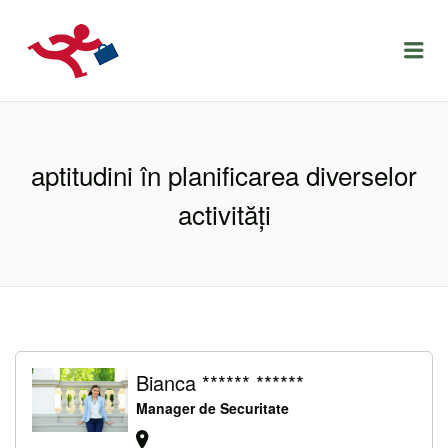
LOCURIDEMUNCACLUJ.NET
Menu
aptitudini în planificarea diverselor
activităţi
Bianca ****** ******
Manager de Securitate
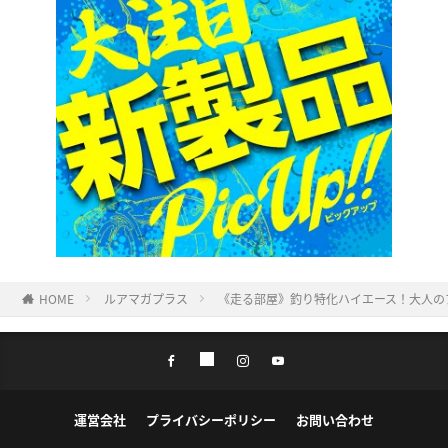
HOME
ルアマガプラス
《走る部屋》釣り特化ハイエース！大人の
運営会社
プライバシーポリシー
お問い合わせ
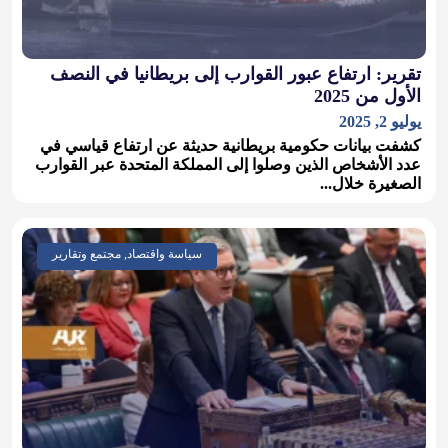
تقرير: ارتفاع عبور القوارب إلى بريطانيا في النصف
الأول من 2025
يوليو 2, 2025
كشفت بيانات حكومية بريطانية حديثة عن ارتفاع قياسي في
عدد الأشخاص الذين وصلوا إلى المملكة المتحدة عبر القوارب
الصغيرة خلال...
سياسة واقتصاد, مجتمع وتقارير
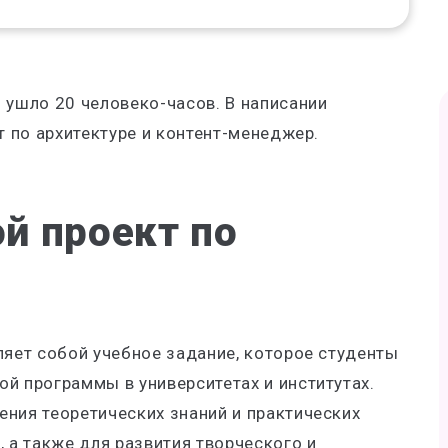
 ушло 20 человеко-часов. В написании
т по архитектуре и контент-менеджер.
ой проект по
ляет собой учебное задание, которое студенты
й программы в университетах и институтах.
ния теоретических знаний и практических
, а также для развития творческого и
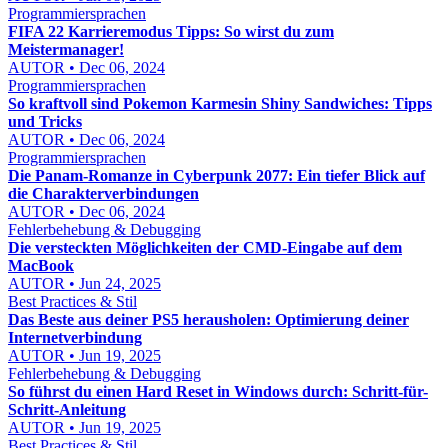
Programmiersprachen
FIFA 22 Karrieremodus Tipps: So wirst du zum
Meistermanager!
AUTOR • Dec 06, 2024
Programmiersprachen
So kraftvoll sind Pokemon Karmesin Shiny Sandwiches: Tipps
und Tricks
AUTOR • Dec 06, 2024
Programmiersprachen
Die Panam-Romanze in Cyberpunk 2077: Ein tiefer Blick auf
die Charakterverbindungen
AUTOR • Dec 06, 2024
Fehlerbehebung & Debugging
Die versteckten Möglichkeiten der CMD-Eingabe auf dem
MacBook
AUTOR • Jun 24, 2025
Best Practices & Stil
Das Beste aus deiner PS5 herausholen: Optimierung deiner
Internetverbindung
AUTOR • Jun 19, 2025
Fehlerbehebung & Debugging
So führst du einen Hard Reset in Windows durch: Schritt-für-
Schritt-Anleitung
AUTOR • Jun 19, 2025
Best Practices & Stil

...

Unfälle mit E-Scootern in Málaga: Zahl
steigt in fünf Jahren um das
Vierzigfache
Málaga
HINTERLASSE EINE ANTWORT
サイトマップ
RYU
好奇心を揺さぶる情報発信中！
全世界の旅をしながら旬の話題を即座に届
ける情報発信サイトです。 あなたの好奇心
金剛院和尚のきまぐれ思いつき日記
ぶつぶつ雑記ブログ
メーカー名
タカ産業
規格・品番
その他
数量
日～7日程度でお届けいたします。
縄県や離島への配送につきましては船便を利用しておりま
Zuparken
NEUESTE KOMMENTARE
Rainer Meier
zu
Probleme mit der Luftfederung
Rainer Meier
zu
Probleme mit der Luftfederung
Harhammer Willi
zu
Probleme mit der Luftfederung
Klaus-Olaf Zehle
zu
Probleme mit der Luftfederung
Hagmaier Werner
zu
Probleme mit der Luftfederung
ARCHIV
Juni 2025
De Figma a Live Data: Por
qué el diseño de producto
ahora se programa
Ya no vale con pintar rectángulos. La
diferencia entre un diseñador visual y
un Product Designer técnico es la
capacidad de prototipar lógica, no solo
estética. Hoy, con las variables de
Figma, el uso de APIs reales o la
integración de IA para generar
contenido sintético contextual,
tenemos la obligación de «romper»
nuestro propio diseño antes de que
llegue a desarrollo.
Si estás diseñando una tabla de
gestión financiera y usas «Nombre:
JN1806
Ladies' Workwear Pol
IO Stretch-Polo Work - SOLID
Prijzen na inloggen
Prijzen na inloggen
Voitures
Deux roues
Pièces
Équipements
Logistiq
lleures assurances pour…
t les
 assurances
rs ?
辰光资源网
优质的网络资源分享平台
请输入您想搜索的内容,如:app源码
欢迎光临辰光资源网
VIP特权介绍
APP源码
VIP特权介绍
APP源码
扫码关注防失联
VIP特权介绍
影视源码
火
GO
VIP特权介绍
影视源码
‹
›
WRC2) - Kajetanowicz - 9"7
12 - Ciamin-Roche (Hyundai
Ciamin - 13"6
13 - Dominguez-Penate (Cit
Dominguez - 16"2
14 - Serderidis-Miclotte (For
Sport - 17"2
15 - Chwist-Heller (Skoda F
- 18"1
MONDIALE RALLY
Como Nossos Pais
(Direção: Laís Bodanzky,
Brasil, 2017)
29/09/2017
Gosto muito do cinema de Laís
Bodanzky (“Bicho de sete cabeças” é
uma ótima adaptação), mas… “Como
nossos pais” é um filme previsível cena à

--

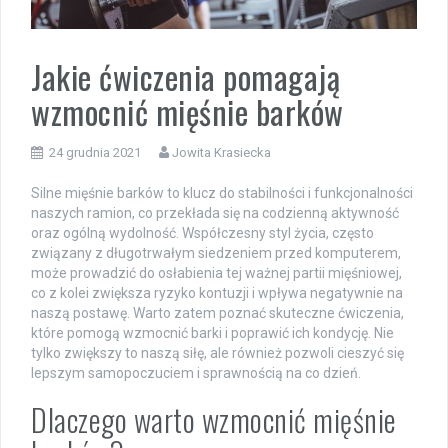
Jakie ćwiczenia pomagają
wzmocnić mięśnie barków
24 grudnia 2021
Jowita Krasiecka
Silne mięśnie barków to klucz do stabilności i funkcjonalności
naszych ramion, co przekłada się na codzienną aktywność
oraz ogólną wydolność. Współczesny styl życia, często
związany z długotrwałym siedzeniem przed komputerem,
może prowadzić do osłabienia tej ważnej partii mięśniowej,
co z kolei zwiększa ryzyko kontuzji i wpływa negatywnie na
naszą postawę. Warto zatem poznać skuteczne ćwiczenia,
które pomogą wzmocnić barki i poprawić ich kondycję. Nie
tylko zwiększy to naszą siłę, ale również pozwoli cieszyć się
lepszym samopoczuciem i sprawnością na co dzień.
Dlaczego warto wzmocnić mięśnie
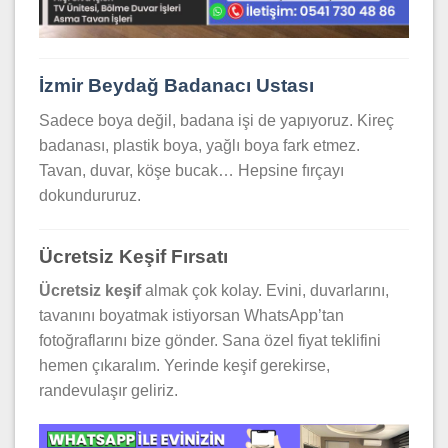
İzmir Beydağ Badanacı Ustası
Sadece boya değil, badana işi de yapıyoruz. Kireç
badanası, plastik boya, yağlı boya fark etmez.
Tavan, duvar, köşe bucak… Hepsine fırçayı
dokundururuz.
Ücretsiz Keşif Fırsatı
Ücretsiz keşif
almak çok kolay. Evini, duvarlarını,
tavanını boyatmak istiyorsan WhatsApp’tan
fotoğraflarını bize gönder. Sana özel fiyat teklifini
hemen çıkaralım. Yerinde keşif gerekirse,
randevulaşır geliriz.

■ EXERCISE DETAILS ■
Within the listing above, the range opens at the line with "Die Panam-Romanze in" and closes at the line with "Schritt-Anleitung". Reproduce exactly the lines of that range, including both ends.

■ ANSWER ■
Die Panam-Romanze in Cyberpunk 2077: Ein tiefer Blick auf
die Charakterverbindungen
AUTOR • Dec 06, 2024
Fehlerbehebung & Debugging
Die versteckten Möglichkeiten der CMD-Eingabe auf dem
MacBook
AUTOR • Jun 24, 2025
Best Practices & Stil
Das Beste aus deiner PS5 herausholen: Optimierung deiner
Internetverbindung
AUTOR • Jun 19, 2025
Fehlerbehebung & Debugging
So führst du einen Hard Reset in Windows durch: Schritt-für-
Schritt-Anleitung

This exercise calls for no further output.